ProTools / Logic Session Exchange

February 23, 2013 by

 This just keeps coming up....a band member wants to do some overdubs in Logic. Or a band has made its album in Logic and the mixer works in ProTools or vice versa. After a fairly tedious morning of fiddling, I thought I'd share my findings in the form of a confirmed workflow for moving a session back and forth between the two workstations. Following these directions, you'll be able to maintain region definitions (with the ability to edit later depending on how you set the region handles on the initial export), region names, track names, midi tracks, location markers, and tempo changes. The real downfall is the inability to maintain track playlists, but we've all learned to take whatever we can get I suppose. One needs to include notes when sending AAF files to another person as to the sample rate, bit depth, and frame rate of the export as these things aren't inherently imported. This is the fundamental point of most people's frustration and trouble with OMF and AAF files. These notes were made bouncing around between ProTools 10 and Logic 9.

- AAF, ProTools to Logic

Open your ProTools session, select the audio tracks you'd like to send to Logic

Choose: File > Export Selected Tracks As New AAF

In the following dialog:
Deselect: quantize edits to frame boundaries
No reason to sample rate convert
Audio Midi Options: format should be AIFF or WAV (ALSO IMPORTANT, EMBEDDED WILL NOT WORK)
Bit Depth: should be the same as session
Copy Option: copy from source media
Handle Size: 1000 milliseconds should be fine unless you want the ability to re-edit these tracks later, in which case choose a higher value)
Save, Naming the file “SongTitle”_AAF

When prompted to save the Audio Files to a folder, create a folder within you new "Song Title"_AAF folder and name it "Audio Files"

Save Audio Files

Now, create a midi track

With the new midi track selected, hit File > Export Midi

In The Following Dialog set the following:
Midi File Format: "0" (Unless you'd like to include ALL the session's midi tracks, in which case choose "1")
Location reference: "session start"
Select: "apply real time properties"
Save the midi file to your song's AAF Folder


- AAF, Opening in Logic


File > Open: Choose your midi tempo track

This will create a new session which includes your tempo map from ProTools (as well as any other midi, depending on your export settings above)
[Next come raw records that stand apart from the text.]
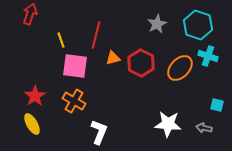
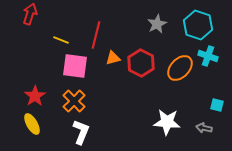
yellow line: rotated 49 degrees counterclockwise
orange cross: rotated 15 degrees clockwise
white star: moved 1 px left, 2 px up
white L-shape: moved 18 px left
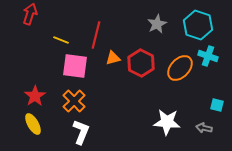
yellow ellipse: moved 1 px right
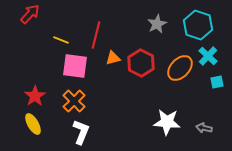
red arrow: rotated 25 degrees clockwise
cyan cross: rotated 24 degrees clockwise
cyan square: moved 23 px up; rotated 24 degrees counterclockwise
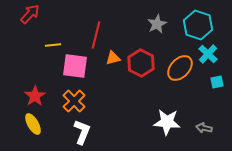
yellow line: moved 8 px left, 5 px down; rotated 28 degrees counterclockwise
cyan cross: moved 2 px up
white L-shape: moved 1 px right
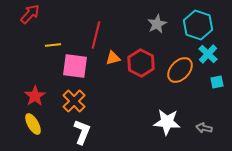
orange ellipse: moved 2 px down
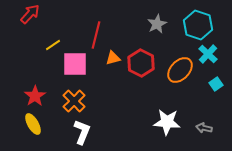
yellow line: rotated 28 degrees counterclockwise
pink square: moved 2 px up; rotated 8 degrees counterclockwise
cyan square: moved 1 px left, 2 px down; rotated 24 degrees counterclockwise
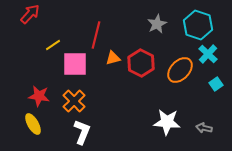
red star: moved 4 px right; rotated 30 degrees counterclockwise
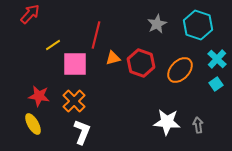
cyan cross: moved 9 px right, 5 px down
red hexagon: rotated 8 degrees counterclockwise
gray arrow: moved 6 px left, 3 px up; rotated 70 degrees clockwise
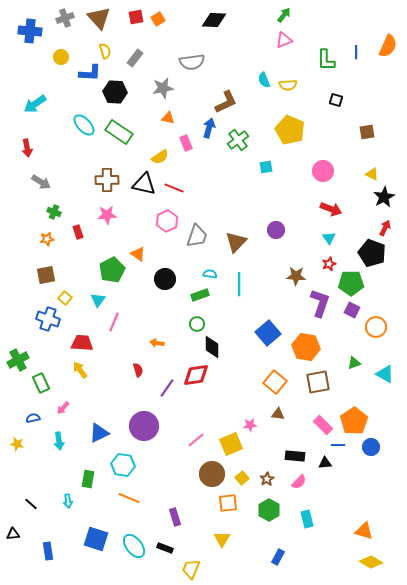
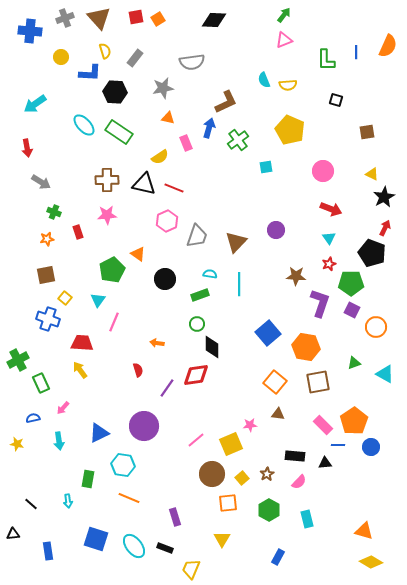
brown star at (267, 479): moved 5 px up
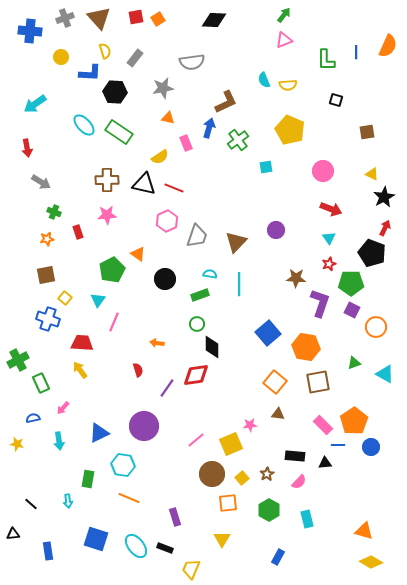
brown star at (296, 276): moved 2 px down
cyan ellipse at (134, 546): moved 2 px right
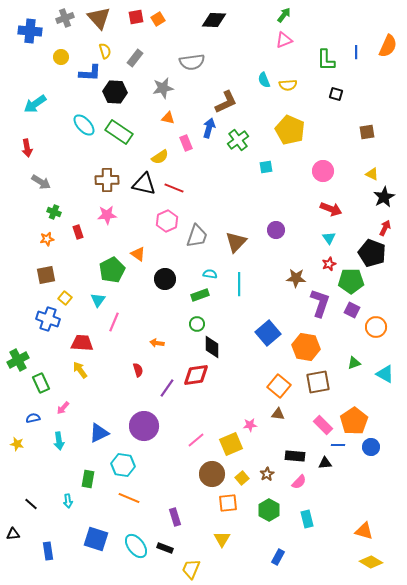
black square at (336, 100): moved 6 px up
green pentagon at (351, 283): moved 2 px up
orange square at (275, 382): moved 4 px right, 4 px down
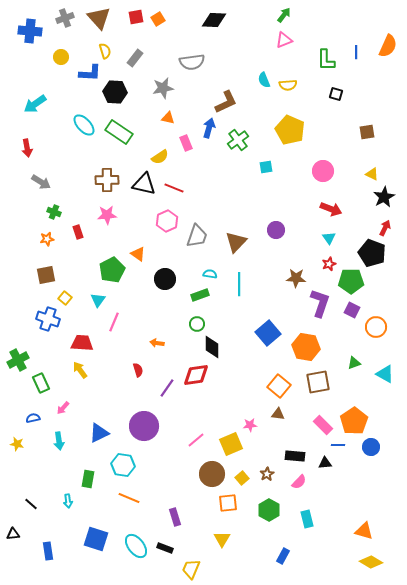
blue rectangle at (278, 557): moved 5 px right, 1 px up
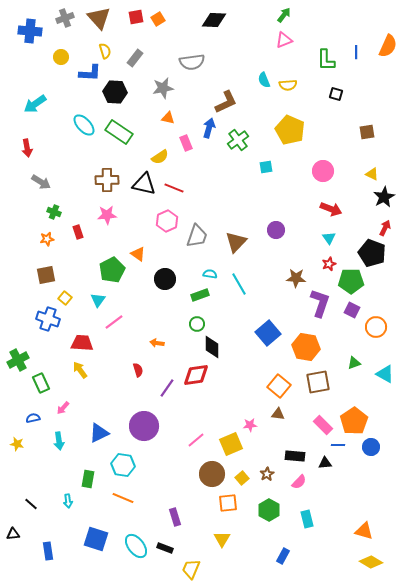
cyan line at (239, 284): rotated 30 degrees counterclockwise
pink line at (114, 322): rotated 30 degrees clockwise
orange line at (129, 498): moved 6 px left
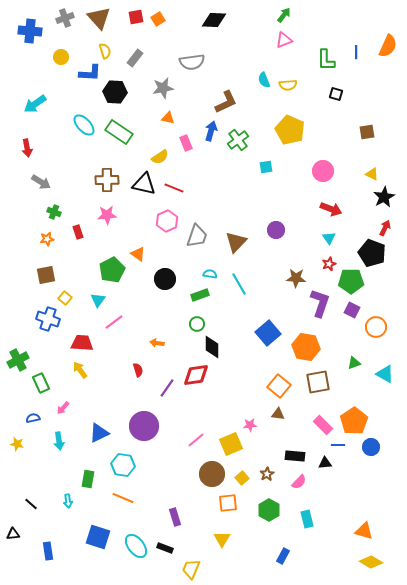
blue arrow at (209, 128): moved 2 px right, 3 px down
blue square at (96, 539): moved 2 px right, 2 px up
In Logic settings set the following:
Audio Settings: set your sample rate and bit depth to match the AAF export settings (THIS IS IMPORTANT)
Synchronization Settings: set frame rate to match the AAF export settings (THIS IS IMPORTANT)
Save your Logic session.

File > Import: Choose the AAF file

Logic will ask where to save the audio files. Choose the audio files folder of your newly created Logic session.

You may be prompted to find a specific audio file. Unfortunately, you'll need to find this heinously named badboy in the Audio Files folder of the AAF folder. If you find the first one, Logic will find the rest.


- AAF, Logic to Pro Tools

File > Save As:  "SongTitle"_toProTools

Delete all tracks except the ones going to pro tools

File > Export project as AAF, Name the File "Song Title"_AAF

In the following Dialog, set to:
AAF file version: version 2
Convert interleaved to split stereo should be checked (for good measure, PT10 can handle interleaved files apparently, I'm old)
Uncheck Convert files to 16 bit
Dither Type is unimportant unless your converting to a lower bit rate (Select "none")


- AAF, Opening in ProTools

File > Import Session Data

Select the AAF file

Import Session Data as you would any ProTools Session


NOTE: We found that the AAF format maintained region names and track names, OMF did not. We're also seeing a fairly consistent failure in Logic to reassemble the AAF file properly. Occasionally you'll see a region that is labelled correctly and in the right spot but playing the wrong audio. The truth is, the more you consolidate regions before creating the AAF the better. (Less room for error) 

Many thanks to the fearless assistant engineer, Chris Claypool, for bearing with me on this.....we took the time.